[Collected data]
****************

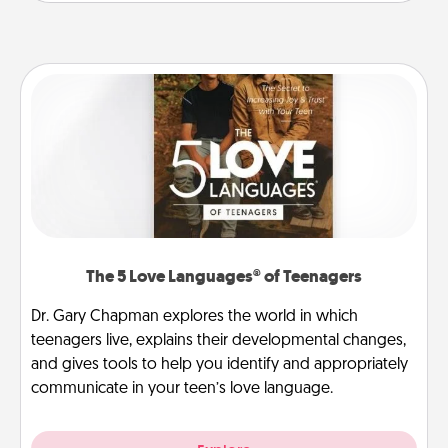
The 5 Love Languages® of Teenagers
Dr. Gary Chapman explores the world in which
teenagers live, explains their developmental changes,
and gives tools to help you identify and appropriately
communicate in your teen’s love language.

****************

▸ **REQUIRED ACTION**
From the line holding "and gives tools" through the final line of the data above, copy every line exactly as written. Include nothing else.

▸ **RESPONSE TO THE TASK**
and gives tools to help you identify and appropriately
communicate in your teen’s love language.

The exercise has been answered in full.